2. HSBC Climate Partnership
HSBC Climate Partnership est un programme sur cinq ans conclu entre HSBC, le Climate Group, Earthwatch, Smithsonian Tropical Research Institute et le WWF. Ce partenariat a pour objectif de lutter contre la menace pressante du changement climatique en incitant les individus, les entreprises et les gouvernements du monde entier à agir contre ses conséquences sur les populations, sur les forêts, sur l’eau et sur les villes.
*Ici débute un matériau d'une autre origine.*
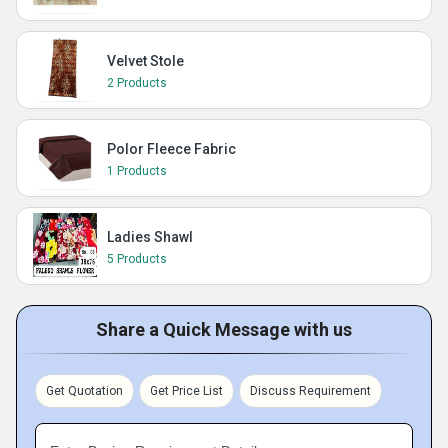
Velvet Stole
2 Products
Polor Fleece Fabric
1 Products
Ladies Shawl
5 Products
Share a Quick Message with us
Get Quotation
Get Price List
Discuss Requirement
Citons entre autres réalisations du partenariat : • En 2009, le Climate Group a lancé la campagne Hong Kong Carbon Reduction Campaign – la première initiative intersectorielle d’encouragement d’un mode de vie peu polluant auprès des salariés de HSBC ; il a été cofondateur de la Mumbai Energy Alliance qui vise à mettre en oeuvre des projets d’efficience énergétique à grande échelle pour réduire les coûts énergétiques et l’empreinte carbone urbains ; enfin, il a organisé l’événement Climate Week NYC, une plate-forme de haute volée permettant aux entreprises, aux gouvernements et aux citoyens de faire entendre leur soutien à la signature d’un accord international à Copenhague.

• Depuis le lancement de HSBC Climate Partnership, Earthwatch a ouvert cinq centres climatiques régionaux où près d’un millier de HSBC Climate Champions travaillent en collaboration avec des scientifiques de premier plan pour étudier les conséquences du changement climatique sur les forêts et concevoir des projets pour le lieu de travail, aidant HSBC à intégrer des pratiques professionnelles durables.

• The Smithsonian Tropical Research Institute a mis en oeuvre une vaste expérience à l’échellemondiale comportant près de 2 000 ha de forêts et 3,5 millions d’arbres. Sur cette étendue, répartie sur 34 pays, le STRI étudie le paysage à l’échelle de chaque arbre afin d’évaluer les effets positifs des forêts sur le changement climatique – par exemple via le stockage de CO2 ou la régulation de l’eau.

• Le WWF travaille avec le gouvernement chinois pour étendre les opérations du réseau de la zone protégée du Yangtze central et inférieur à l’ensemble de ce fleuve. Ce programme comprendra plus de 150 zones protégées et le réseau servira à protéger le bassin fluvial contre les conséquences du changement climatique.

3. Réalisation de l’enquête
L’Observatoire HSBC de la confiance climatique est une enquête menée par Lightspeed, dont les résultats sont analysés par Globescan. Il s’appuie sur un sondage en ligne comportant dix questions. Au moins 1 000 personnes ont été interrogées dans 12 pays, sélectionnées de manière à être représentatives de la population des pays suivants : Australie, Canada, France, Allemagne, Royaume-Uni et États-Unis. Les résultats obtenus pour le Brésil, la Chine, Hong Kong, l’Inde, la Malaisie et le Mexique sont représentatifs de la population connectée à Internet dans ces pays.

4. Le Groupe HSBC
HSBC Holdings plc, maison mère du Groupe HSBC, a son siège basé à Londres. Le groupe sert des clients dans le monde entier à travers quelque 8 500 implantations réparties dans 86 pays et territoires en Europe, dans la région Asie-Pacifique, en Amérique du Nord et du Sud, au Moyen-Orient et en Afrique. Avec 2 422 milliards USD d'actifs au 30 juin 2009, HSBC est l'un des premiers groupes de services bancaires et financiers au monde. "Votre banque, partout dans le monde" est la signature publicitaire universelle de HSBC.